▶ Excerpt to read:
+ + + + +

Thursday, July 04, 2019

Fourth vs. Force

John Stossel

The Fourth honors the founding of America. It's the anniversary of the day in 1776 that the Declaration of Independence was approved.
The Declaration was important.
It didn't say that America would be the best country because it would have the biggest military, toughest leaders, most government giveaways or tightest borders.
The great innovation that day in Philadelphia was the declaration that the United States would have a limited government, rooted in the idea that every individual has inalienable rights.
In other words, we do not get our rights from government. They already exist. The government's job is to protect our rights.
It's a good thing to say out loud while watching the fireworks with your family.
The world took notice when American colonists told their king: "Bug off. We will trade with you and respect your borders, but no longer will we allow you to rule us." Revolutions in France and elsewhere took their cues from America.
It was America's emphasis on limited government — wanting to make sure no one in government would ever again wield power like that of the British king — that made our revolution the greatest and most lasting success of recent centuries.

+ + + + +

▶ Given information:
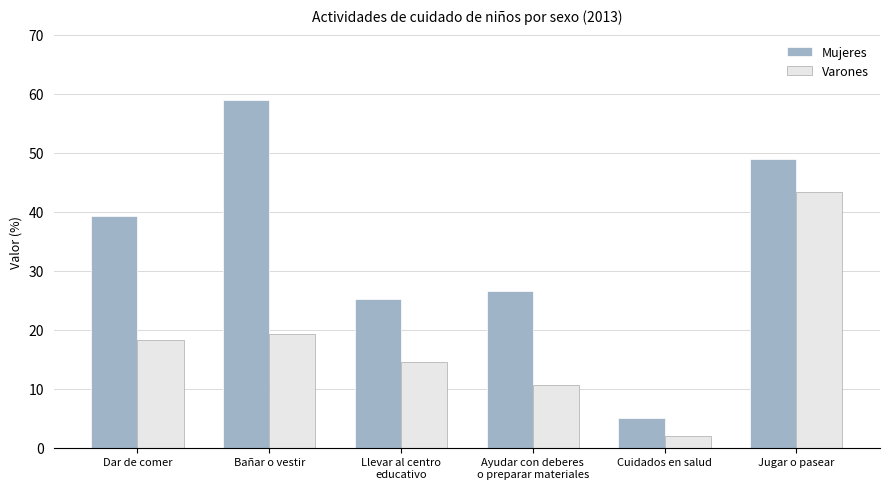

Does the chart contain stacked bars?

No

+ + + + +

▶ Check your understanding:
a) According to the Fourth of July essay, what is the government's job?
b) Reproduce word for word everything in the Fourth of July essay from "The Declaration was" down to "has inalienable rights.".
c) Resume the Fourth of July essay, picking up right after its final sentence.
None of the material is needed for this work.

▶ Expected results:
a) The government's job is to protect our rights.

b)
The Declaration was important.
It didn't say that America would be the best country because it would have the biggest military, toughest leaders, most government giveaways or tightest borders.
The great innovation that day in Philadelphia was the declaration that the United States would have a limited government, rooted in the idea that every individual has inalienable rights.

c)
Other countries replaced kings and aristocrats with new forms of bureaucracy and tyranny.
France created revolutionary committees that murdered dissenters. Russia replaced its czar with a communist police state that confiscated farms, killing millions.
The U.S. government, by comparison at least, remained humble. It mostly allowed citizens to forge their own destinies and choose where to live, what professions to pursue and what to say and publish, gradually expanding those freedoms to more Americans, not just the white men who were in that room in Philadelphia in 1776.
That freedom to innovate and live as one chooses made us the most prosperous nation on earth.
Let's celebrate that.
The founders had a joyful optimism: Let individuals be free to trade and travel, and they'll take from the best of the world and make something even better.
The optimism was rewarded...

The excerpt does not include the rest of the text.